The US Intelligence National Security Agency (NSA) has released a network security tool. Dubbed Systems Integrity Management Platform (SIMP), designed and distributed to secure the networks of organizations improving the resilience to cyber attacks.

According to an official release from NSA, SIMP makes it easier for organizations to “fortify their networks against cyber threats.” The experts at NSA consider SIMP a critical part of layered, “defense-in-depth” approaches to cybersecurity.

“SIMP is a framework that aims to provide a reasonable combination of security compliance and operational flexibility. The ultimate goal of the project is to provide a complete management environment focused on compliance with the various profiles in the SCAP Security Guide Project and industry best practice.

Though it is fully capable out of the box, the intent of SIMP is to be molded to your target environment in such a way that deviations are easily identifiable to both Operations Teams and Security Officers. At this time, there are no commercial requirements for the use of SIMP outside of the purchase of Red Hat Enterprise Linux licenses as applicable.” states the official description of the SIMP framework.

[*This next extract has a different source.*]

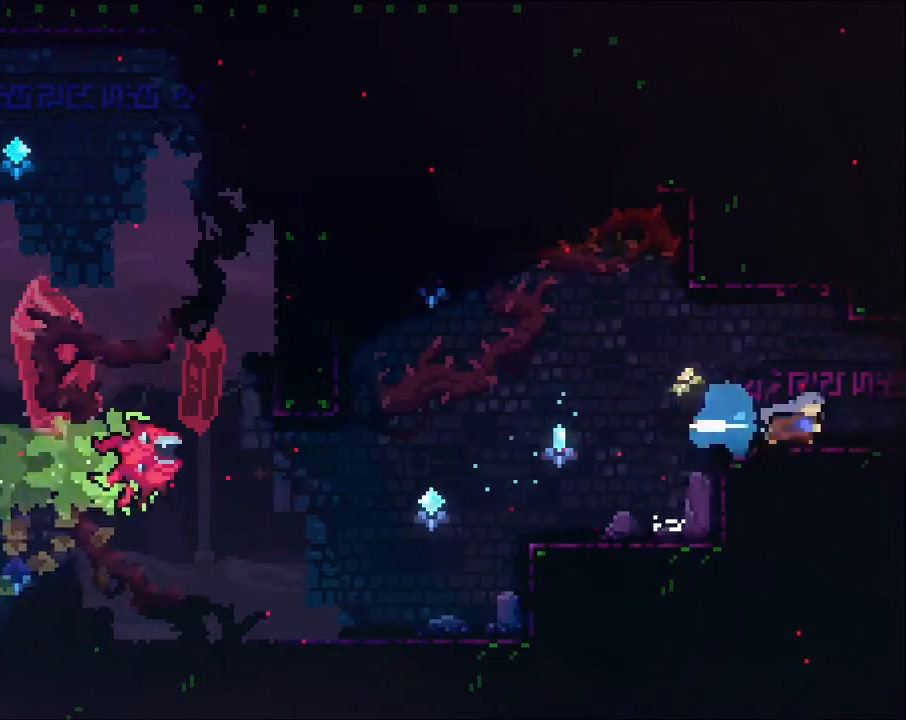
{"dt_ms": 500, "buttons": [], "left_stick": "center", "right_stick": "center", "events": [[67, "A", "up"], [67, "X", "up"], [167, "X", "down"], [300, "X", "up"], [400, "left_stick", "center"]]}
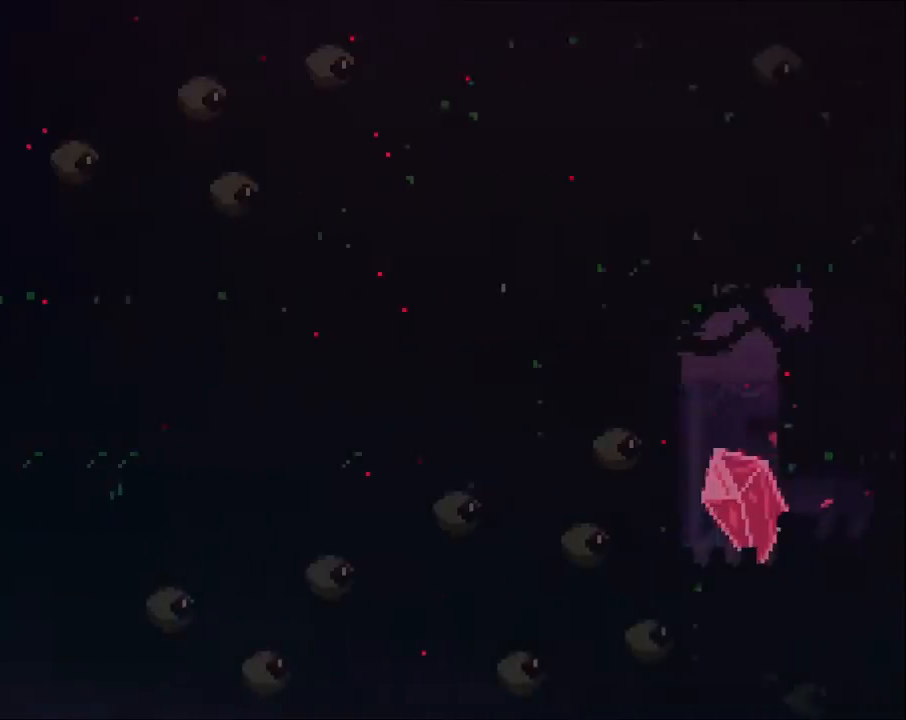
{"dt_ms": 500, "buttons": [], "left_stick": "down-right", "right_stick": "center", "events": [[133, "left_stick", "right"], [300, "X", "down"], [467, "X", "up"], [467, "left_stick", "down-right"]]}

The Systems Integrity Management Platform (SIMP) could be downloaded from the GitHub repository.

The release of the SIMP framework wants to promote the collaboration within the IT security industry by sharing the information of cyber threats and defensive tools.

By releasing SIMP, the agency seeks to reduce duplication of effort and promote greater collaboration within the community: The wheel would not have to be reinvented for every organization,” says the NSA.

Currently, SIMP supports operating systems including Red Hat Enterprise Linux (RHEL) Versions 6.6 and 7.1 as well as Community Enterprise Operating System (CentOS) Versions 6.6 and 7.1-1503-01.

Shall Internet users trust NSA tool after Snowden‘s Revelations?

The Skepticism is warranted, however, the availability of tools to a wide audience would facilitate the identification of back door or any other monitoring mechanism.